Stopping to purchase a $28 bottle of rye, we were obeying not just party-going politesse, but also a convention of PlugSharing. This would-be utopian collective operates on a barter economy, such that private charging often ends up costing magnitudes more than the $2 you’d pay to charge at a commercial station. It’s designed to be used in emergencies, when there are no public stations available. Or for when you’re desperately lonely.
Mills barefooted out to hook up the Fiat in his garage and then invited us to revel. He said he shares his plug to help combat range anxiety, the electric car’s most pernicious foe.
The next day, 75 miles north in San Juan Capistrano, Judy Soroudi also invited us inside after plugging us in. “You shouldn’t have come to a Jewish mother’s house,” she said, “if you didn’t want chicken soup.”
After feeding us, she told a wistful story of giving a sea captain a ride to his regatta while his vehicle was charging. Chauffeuring visitors is commonplace among PlugSharers, out of kindness but also because it’s easier to drive someone 10 minutes down the road than to entertain them for hours while their car recharges. Soroudi said she had no qualms about inviting strangers into her house because “people who care about the environment are nice.”
Not that all PlugSharers are peaceniks or reek of patchouli. Dan Flaherty’s Annapolis ring glinted from the sunlight streaming into his Malibu home, where he offered coffee and bacon while the Fiat juiced up. The former fighter pilot and Harvard Business School–educated CFO told us that he signed up for PlugShare to usher in the future.
Eighty-five miles north in Santa Barbara, Jay Hennigan said that yes, his plug was available, but he pointed us to exactly that future in the form of a public charging station at a nearby bank.

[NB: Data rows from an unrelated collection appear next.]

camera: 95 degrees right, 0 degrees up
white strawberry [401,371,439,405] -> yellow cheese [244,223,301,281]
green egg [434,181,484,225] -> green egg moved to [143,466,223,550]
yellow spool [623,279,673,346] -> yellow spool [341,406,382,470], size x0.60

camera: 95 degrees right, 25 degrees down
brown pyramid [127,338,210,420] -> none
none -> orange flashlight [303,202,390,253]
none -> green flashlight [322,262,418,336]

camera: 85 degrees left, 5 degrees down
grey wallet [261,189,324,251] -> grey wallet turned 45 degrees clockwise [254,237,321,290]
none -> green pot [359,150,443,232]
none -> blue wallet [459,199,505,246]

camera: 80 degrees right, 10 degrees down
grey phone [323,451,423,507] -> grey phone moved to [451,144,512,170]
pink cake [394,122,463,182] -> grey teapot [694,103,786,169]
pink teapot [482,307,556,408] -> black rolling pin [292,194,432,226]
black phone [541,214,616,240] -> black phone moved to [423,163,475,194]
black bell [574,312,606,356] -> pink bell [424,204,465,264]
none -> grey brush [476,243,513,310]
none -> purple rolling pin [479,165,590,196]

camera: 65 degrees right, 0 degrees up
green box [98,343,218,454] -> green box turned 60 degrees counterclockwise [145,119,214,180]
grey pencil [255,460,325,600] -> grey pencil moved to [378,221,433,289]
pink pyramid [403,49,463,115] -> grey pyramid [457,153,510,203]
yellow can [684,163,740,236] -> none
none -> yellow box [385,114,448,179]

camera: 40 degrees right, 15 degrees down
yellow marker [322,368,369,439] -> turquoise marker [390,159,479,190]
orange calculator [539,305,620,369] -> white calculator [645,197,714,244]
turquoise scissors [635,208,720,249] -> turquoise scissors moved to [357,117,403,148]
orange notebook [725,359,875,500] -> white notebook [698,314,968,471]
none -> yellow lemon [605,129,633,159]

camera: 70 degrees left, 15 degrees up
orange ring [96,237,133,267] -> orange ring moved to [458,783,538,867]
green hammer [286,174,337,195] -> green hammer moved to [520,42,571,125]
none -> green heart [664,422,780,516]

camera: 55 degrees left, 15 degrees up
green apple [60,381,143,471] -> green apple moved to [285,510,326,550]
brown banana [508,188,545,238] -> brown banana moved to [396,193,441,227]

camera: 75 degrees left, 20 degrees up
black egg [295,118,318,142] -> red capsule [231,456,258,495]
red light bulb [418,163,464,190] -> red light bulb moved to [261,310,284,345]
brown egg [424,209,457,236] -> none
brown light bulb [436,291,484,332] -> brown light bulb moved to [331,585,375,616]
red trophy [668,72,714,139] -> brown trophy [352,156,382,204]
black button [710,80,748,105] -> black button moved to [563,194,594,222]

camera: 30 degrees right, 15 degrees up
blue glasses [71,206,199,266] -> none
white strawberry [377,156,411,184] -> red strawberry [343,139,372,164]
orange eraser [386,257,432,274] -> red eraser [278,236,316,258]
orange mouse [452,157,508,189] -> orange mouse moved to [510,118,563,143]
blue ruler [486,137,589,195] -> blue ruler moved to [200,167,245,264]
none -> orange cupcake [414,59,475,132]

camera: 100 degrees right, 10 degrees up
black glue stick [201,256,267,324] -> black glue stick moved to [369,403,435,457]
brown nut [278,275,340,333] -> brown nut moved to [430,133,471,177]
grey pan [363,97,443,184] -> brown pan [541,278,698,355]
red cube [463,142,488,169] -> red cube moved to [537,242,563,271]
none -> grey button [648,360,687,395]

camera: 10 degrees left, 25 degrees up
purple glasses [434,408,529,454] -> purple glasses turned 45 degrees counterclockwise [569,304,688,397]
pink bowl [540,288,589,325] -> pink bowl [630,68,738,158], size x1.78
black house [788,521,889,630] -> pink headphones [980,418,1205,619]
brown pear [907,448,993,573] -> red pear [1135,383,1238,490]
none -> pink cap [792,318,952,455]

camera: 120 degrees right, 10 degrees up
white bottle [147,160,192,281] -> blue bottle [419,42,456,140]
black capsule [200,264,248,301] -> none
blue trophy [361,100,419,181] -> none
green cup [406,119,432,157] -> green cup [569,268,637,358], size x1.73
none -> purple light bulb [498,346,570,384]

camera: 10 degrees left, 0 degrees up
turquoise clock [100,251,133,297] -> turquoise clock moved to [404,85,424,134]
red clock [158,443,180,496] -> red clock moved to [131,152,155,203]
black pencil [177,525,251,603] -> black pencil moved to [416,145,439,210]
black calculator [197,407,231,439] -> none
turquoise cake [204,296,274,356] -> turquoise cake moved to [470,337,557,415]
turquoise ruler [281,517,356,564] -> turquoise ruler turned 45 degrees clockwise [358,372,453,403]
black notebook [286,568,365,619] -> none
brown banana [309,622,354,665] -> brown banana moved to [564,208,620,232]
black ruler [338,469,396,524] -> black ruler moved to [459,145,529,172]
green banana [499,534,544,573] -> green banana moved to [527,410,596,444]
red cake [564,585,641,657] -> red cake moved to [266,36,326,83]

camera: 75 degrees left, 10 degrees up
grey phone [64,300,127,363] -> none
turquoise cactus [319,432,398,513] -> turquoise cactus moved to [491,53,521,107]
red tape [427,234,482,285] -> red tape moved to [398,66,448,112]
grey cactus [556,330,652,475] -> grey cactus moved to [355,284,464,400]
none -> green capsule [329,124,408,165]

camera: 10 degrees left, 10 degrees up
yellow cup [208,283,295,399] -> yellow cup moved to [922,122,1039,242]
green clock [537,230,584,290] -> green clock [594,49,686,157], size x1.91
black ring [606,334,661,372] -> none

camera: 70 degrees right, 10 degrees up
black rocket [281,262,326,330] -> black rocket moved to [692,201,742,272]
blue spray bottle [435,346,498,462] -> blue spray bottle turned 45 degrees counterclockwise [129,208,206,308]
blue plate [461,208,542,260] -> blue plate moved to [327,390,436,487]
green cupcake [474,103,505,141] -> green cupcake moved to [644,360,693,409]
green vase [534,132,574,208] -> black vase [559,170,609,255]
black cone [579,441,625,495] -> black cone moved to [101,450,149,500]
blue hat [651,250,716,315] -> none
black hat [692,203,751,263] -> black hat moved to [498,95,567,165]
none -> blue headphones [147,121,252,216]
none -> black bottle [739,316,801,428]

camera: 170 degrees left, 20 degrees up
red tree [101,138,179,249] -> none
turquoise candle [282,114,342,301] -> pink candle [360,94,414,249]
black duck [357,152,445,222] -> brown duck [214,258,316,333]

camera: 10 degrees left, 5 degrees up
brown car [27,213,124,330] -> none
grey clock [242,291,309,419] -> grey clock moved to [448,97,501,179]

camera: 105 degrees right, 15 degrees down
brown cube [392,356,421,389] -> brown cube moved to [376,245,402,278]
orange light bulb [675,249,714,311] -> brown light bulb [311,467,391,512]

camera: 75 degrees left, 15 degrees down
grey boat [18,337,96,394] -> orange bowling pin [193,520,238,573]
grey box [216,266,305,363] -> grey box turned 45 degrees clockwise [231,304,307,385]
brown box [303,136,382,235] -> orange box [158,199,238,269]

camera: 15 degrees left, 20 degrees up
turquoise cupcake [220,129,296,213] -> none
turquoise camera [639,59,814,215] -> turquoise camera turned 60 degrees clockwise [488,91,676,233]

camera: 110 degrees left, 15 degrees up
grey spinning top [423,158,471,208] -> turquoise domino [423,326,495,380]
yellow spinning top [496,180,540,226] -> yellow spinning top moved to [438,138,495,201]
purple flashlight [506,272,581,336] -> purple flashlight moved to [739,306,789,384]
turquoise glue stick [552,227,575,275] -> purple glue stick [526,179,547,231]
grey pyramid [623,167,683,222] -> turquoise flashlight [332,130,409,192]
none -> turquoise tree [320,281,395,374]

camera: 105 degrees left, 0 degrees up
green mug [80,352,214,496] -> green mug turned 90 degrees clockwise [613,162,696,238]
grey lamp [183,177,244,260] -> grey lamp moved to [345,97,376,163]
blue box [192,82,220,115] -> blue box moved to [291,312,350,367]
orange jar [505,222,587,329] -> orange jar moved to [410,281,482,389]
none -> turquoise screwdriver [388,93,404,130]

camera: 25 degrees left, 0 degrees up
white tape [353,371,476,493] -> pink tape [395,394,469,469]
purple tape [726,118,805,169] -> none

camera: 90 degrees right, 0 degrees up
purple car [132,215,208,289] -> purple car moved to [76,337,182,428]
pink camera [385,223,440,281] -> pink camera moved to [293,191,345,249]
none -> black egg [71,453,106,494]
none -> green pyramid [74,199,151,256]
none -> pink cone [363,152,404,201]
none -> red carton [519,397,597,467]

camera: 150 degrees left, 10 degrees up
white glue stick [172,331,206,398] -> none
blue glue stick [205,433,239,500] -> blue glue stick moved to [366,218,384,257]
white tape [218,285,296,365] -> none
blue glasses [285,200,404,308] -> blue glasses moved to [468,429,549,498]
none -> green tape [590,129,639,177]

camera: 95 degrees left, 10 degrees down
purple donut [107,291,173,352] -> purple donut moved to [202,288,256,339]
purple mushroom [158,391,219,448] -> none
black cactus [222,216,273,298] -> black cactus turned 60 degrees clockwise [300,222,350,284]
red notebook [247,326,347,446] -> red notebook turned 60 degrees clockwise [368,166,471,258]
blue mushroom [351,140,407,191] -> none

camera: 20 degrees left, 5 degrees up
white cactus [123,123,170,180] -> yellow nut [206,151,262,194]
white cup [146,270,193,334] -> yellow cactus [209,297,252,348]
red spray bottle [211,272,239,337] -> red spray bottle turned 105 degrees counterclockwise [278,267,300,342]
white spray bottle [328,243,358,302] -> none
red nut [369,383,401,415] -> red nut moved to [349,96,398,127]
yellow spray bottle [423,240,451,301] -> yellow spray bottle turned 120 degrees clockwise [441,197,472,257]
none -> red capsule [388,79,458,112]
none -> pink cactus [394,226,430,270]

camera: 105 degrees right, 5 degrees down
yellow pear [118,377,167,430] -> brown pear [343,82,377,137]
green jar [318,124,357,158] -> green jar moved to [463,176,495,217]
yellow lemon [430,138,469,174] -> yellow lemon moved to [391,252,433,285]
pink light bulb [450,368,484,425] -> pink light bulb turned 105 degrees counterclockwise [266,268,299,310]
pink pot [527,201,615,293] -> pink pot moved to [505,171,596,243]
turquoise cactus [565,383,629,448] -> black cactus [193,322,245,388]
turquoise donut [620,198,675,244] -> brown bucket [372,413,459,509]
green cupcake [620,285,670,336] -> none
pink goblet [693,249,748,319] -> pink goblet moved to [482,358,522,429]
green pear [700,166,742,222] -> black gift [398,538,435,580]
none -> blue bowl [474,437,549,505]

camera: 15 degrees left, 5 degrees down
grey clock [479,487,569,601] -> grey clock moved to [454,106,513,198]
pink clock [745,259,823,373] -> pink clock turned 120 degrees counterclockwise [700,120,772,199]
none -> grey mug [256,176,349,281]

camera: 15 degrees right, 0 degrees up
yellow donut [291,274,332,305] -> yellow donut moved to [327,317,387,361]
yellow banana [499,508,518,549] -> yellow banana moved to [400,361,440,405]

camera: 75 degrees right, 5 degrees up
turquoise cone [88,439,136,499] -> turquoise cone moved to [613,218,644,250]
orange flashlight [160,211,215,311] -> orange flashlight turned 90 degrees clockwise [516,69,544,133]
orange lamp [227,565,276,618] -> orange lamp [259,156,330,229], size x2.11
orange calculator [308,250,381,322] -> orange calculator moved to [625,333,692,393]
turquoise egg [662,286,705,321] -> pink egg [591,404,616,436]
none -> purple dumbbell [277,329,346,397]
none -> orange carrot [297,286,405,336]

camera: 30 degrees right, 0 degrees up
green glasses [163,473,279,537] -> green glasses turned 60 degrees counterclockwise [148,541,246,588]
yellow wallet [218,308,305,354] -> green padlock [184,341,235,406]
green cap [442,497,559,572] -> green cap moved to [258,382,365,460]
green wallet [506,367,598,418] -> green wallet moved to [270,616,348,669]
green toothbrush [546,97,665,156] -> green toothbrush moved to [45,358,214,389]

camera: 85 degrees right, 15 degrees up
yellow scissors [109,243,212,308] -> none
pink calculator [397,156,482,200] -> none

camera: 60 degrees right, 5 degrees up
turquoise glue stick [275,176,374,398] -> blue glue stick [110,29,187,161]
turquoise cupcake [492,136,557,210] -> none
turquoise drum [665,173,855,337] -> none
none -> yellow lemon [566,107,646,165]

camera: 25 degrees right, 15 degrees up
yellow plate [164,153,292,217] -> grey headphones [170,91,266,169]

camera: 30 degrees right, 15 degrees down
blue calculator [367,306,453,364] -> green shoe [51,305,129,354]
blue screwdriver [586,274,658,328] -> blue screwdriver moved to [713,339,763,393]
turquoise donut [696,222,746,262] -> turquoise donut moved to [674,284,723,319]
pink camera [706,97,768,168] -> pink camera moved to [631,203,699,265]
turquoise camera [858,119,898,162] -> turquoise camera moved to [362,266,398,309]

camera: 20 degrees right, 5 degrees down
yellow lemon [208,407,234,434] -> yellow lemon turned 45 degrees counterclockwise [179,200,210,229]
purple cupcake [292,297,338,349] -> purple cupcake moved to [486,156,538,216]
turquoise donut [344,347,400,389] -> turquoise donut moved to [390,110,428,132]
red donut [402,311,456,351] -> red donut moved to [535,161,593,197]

After experiencing the camaraderie of PlugSharing, charging there felt like being a fisherman eating canned tuna at sea.
Steve Scholpp’s house in Cambria was indispensable, as topping off the battery at his carport is the only way to make the 75 mountainous miles to Big Sur. Hypermiling through the Santa Lucia Mountains was like riding a very slow roller coaster. We chugged up the peaks at a range-maximizing pace slow enough to anger Winnebagos, and then regenerated into the valleys as if riding a one-car Space Mountain.
Farther up the coast, while we were charging at Will and Jill Beckett’s house in Santa Cruz, Jill made an observation about the world of EVs, which she described as “inhabited by nerds who only like to talk to each other about cars.” In their own way, EV drivers are every bit as enthusiastic as the guy who shows up at the Porsche Club dinner flying Martini colors. It is a tight cohort, implicitly trusting and almost tribal.
But the conditions that make this possible will not exist forever. As the public infrastructure gets built and electric cars become more widespread, the community will undoubtedly become diluted. This is PlugSharing’s summer of love.